## ИСХОДНЫЙ ТЕКСТ
Чуть позже между историками началась дискуссия вокруг наследия Киевской Руси, а в недрах имперской бюрократии – обсуждение отношения к малорусскости. На всех уровнях имперской власти от министра до рядового цензора «малороссийское особничество» рассматривалось прежде всего как проявление традиционалистского регионального патриотизма, как своеобразный пережиток старины, вызывавший недоверие и осторожное отторжение.

К середине XIX в. в дискуссии Малороссия впервые прозвучала не как локальная «родина», а уже как «отечество» малороссов как отдельного народа, обсуждалась правильность написания – Укрáйна или Украúна, а в текстах малороссийское вытеснялось украинским. Так началось складывание националистического понятия украинец.

Новые тенденции сразу же встретили протест в малорусской среде, а в 1861–1862 гг. произошла резкая эскалация враждебности к украинофильству и в русском общественном мнении. Аналогии с западноевропейским опытом ассимиляторской политики национального строительства, призванные подтвердить вредность и бесперспективность украинофильства, становятся общим местом. В целом в начале 1860-х гг. малоросс становится в дискурсе русской прессы обозначением человека, более или менее лояльного общерусской идее, а украинофил обозначает нечто по меньшей мере подозрительное или однозначно враждебное и нередко сопровождается понятием сепаратист.

В среде бюрократии в начале 1860-х гг. безусловно доминируют понятия малоросс и Малороссия, причем и здесь за ними уже очевидно скрывается проблема. В 1860 г. петербургский цензор В.Н. Бекетов, не найдя в очередной книге Кулиша «ничего предосудительного, кроме некоторых слов, намекающих на стеснительное положение Малороссии при завладении ею русскими», тем не менее усомнился, «может ли вообще быть допущена история Малороссии, в чем как бы высказывается самостоятельность этого края». Традиционный мотив постепенно стирающихся различий между малороссами и великороссами сочетается с новыми темами – угрозой реанимации этих различий и параллелью с державами, десятилетиями проводившими политику строительства модерных наций. Вскоре, после 1866 и 1870 гг., к ряду этих параллелей добавится и Германия.

В отношении к терминам язык и наречие применительно к украинскому/малорусскому языку еще некоторое время сохранялся разнобой, хотя идея о том, что следует настаивать на малорусском наречии русского языка, уже широко распространена.

С 1860-х гг. начинается массовое использование разными авторами псевдонима «Украинец», и к концу 1860-х – началу 1870-х гг. для наиболее националистически настроенных из них этот вопрос приобретает первоочередное значение. В то время как украинцы стремились «со шкурой сдереть с себя» малоросса, малороссы ополчались против Украины и украинца. При этом, настаивая на русском, киевские противники украинцев не собирались отказываться от малоруса и хохла. Главный орган малороссов, газета «Киевлянин», в очерке из Воронежской губернии, где рядом жили велико- и малорусские крестьяне, с умилением рассказывала о «соединении малорусской опрятности и некоторого чувства изящества с великорусской энергией и предприимчивостью» как о символическом воплощении общерусского единства. «Киевлянин» боролся за право «собственности» на Шевченко, Костомарова, Максимовича с украинофилами.

## ИСХОДНЫЕ ДАННЫЕ
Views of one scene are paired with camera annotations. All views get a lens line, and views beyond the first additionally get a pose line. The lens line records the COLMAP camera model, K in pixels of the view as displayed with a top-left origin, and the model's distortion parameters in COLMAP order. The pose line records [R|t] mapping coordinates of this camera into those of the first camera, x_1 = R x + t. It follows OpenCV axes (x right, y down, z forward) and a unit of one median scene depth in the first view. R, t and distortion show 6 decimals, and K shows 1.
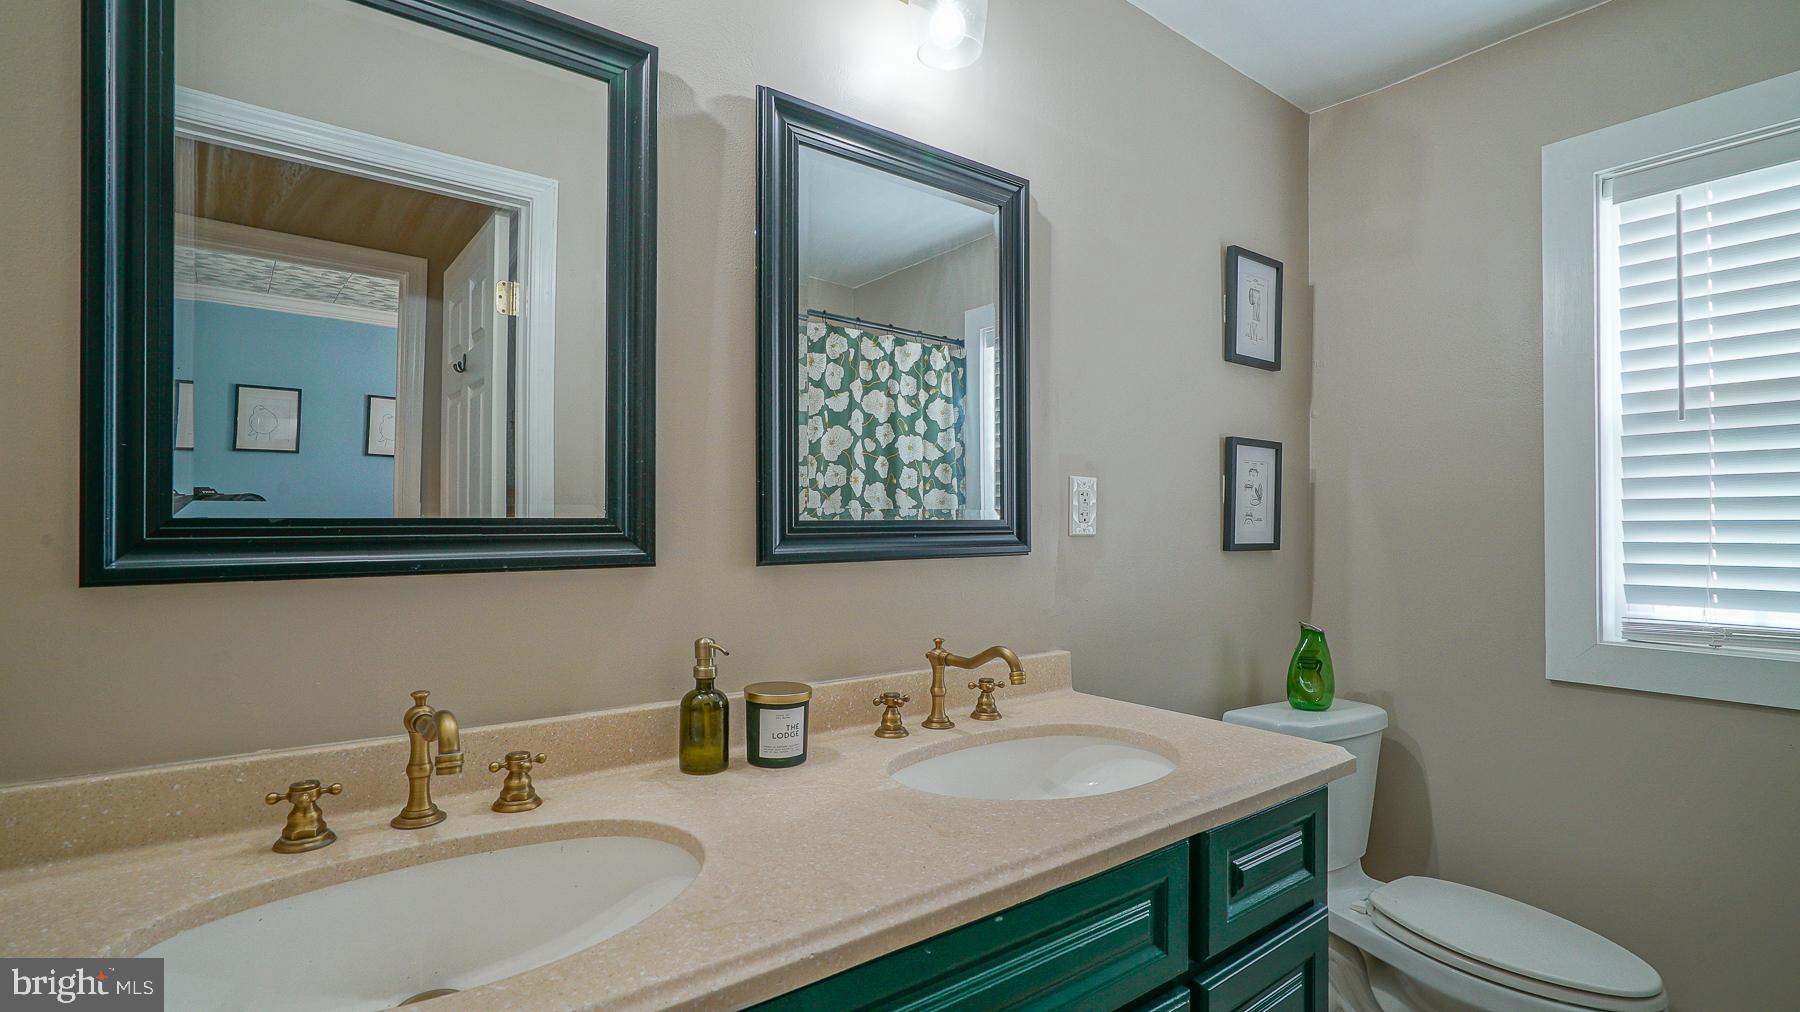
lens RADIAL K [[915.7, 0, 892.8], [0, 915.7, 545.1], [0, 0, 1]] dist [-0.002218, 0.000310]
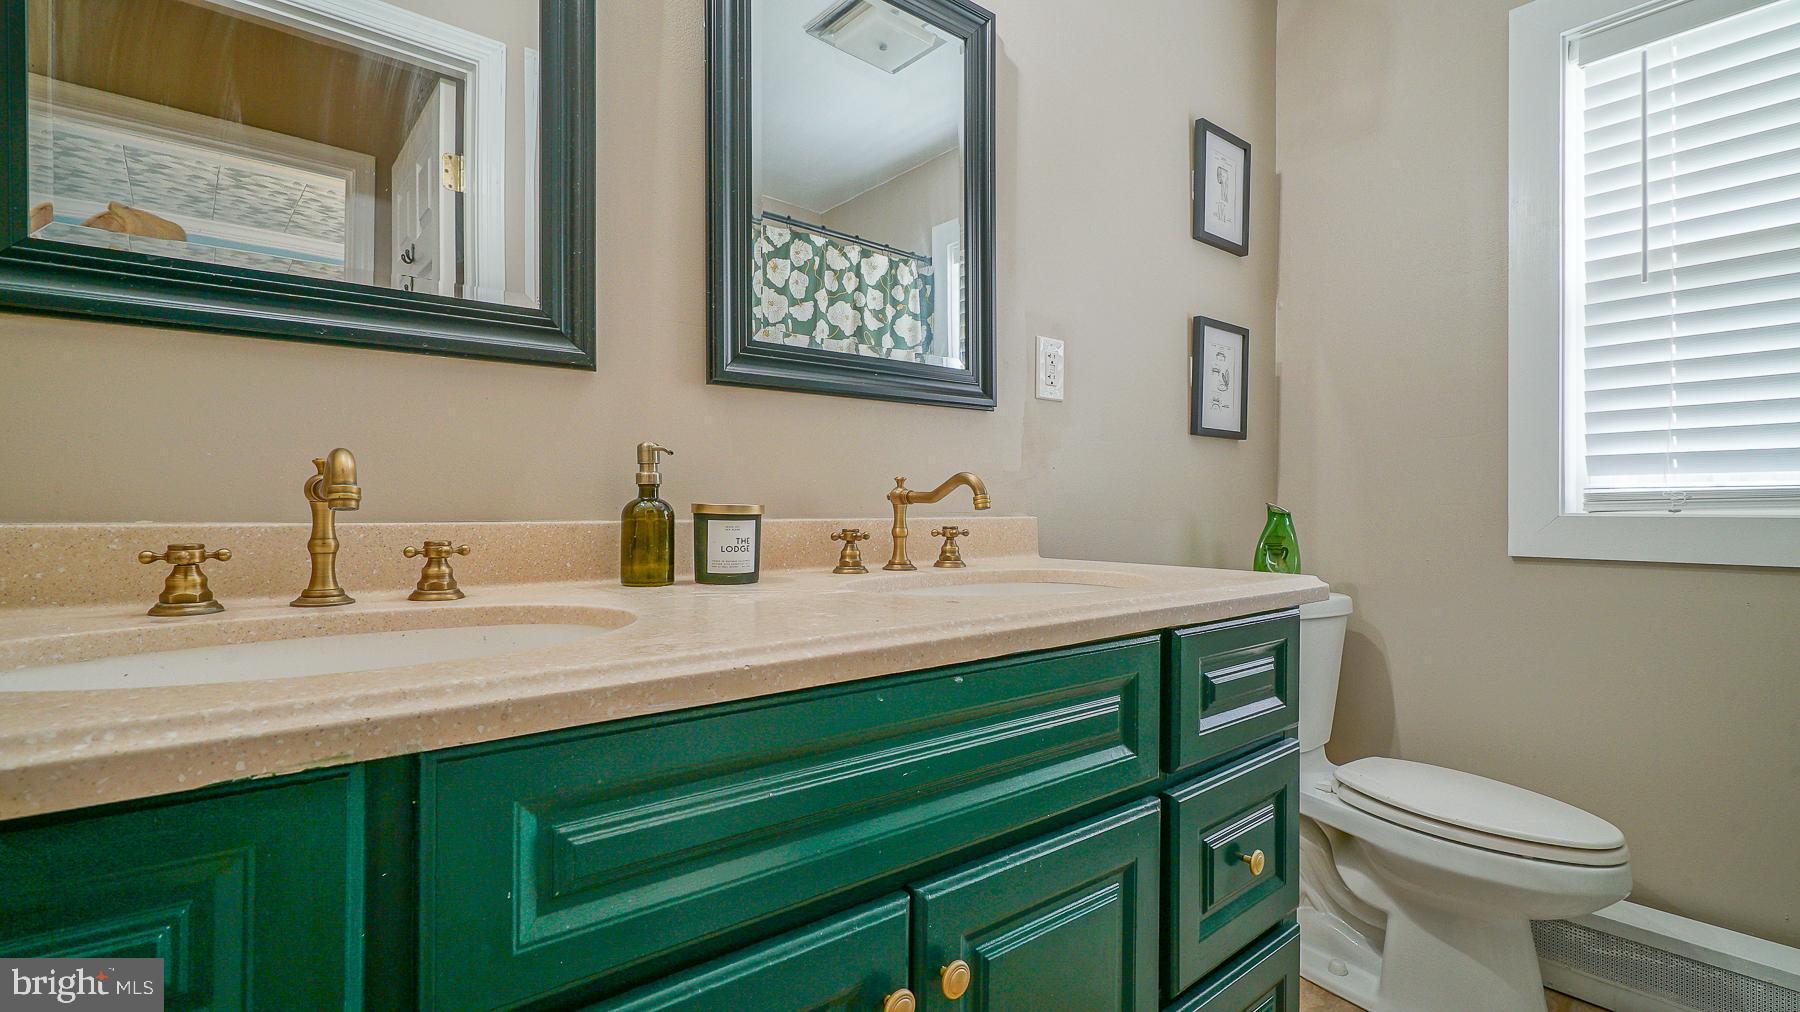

## ЗАДАЧИ ДЛЯ РЕШЕНИЯ
- a) Ответьте по тексту о понятиях «малоросс» и «украинец» на три вопроса:
(i) Какой цензор в 1860 г. усомнился, может ли быть допущена история Малороссии?
(ii) Какая газета названа главным органом малороссов?
(iii) Какой псевдоним с 1860-х гг. начали массово использовать разные авторы?
- b) Продолжите текст о понятиях «малоросс» и «украинец» с того места, где он заканчивается.

## ОТВЕТЫ ПО ПУНКТАМ
- a)
(i) Петербургский цензор В.Н. Бекетов.
(ii) «Киевлянин».
(iii) «Украинец».

- b)
Либеральные публицисты в Петербурге старались найти какой-то средний путь между этими взаимоисключающими точками зрения, боровшимися на Киеве. В дискуссии возникает термин «раса», понятие украинца начинает антропологизироваться, и на первое место кроме языка выходит именно расовый признак.

Украинец против малоросса

Баталии по поводу статуса малорусского языка/наречия не утихали в течение всей второй половины XIX и начала ХХ в. Часто в контексте этих споров использовалось понятие общерусский язык. Новый импульс дискуссии получили после признания украинского самостоятельным языком в 1904 году. Это несколько убавило категоричности в высказываниях противников украинского движения, но отнюдь не прекратило полемику.

«Понятийная война» захватила и Галицию. Обилие версий национальных самоназваний стало результатом борьбы сторонников разных концепций национального самоопределения, обострившейся в среде галицийских русинов во второй половине XIX – начале XX века. Для представителей всех направлений главным самоназванием вплоть до Первой мировой войны оставался традиционный этноним Русь, но интерпретировали его по-разному. За малозаметными различиями в написании прилагательного руский – русский – руський стояли существенные расхождения галицийских «старорусинов», «русофилов» и «украинофилов».

Контакты как с украинофильскими, так и с панславистскими деятелями из Российской империи, заметно усилившиеся в 60-е гг. XIX в., привели к тому, что термины Малая Русь, малоруский, малороссийский стали самоидентификаторами в публичном дискурсе. Уже во второй половине 1860-х гг. ряд видных деятелей галицко-русского движения, не меняя малоруской самоидентификации, стали подчеркивать культурное единство «со всем русским миром». Украинофилы сначала повсеместно использовали термин малоруський народ, уравнивая понятия Русь и Малая Русь, а затем и Украина (Русь-Украина). Но уже в начале ХХ века Малороссия и малороссийский (наряду с русский) утвердились как национальные самоназвания русофилов («москвофилов») и стали неприемлемыми для их оппонентов – украинофилов-народовцев. Русофилы подвергли эту тенденцию критике с теми же аргументами, что использовались противниками украинцев в России. Можно проследить и примеры влияния галицийских сочинений на русский дискурс.

Уже в конце XIX века украинские деятели отказываются от терминов малоросс и украинофил. Кодифицированную форму украинский национализм приобрел в «Словаре украинского языка» Б.Д. Гринченко (1907–1909): в нем ожидаемо отсутствовали малоросс и хохол, а среди «украинских» статей было также «украинство: свойство и деятельность украинца в национальном смысле». Консолидация результатов этого нового этапа «борьбы за понятия» происходит после революции 1905 г., в принципиально новых условиях.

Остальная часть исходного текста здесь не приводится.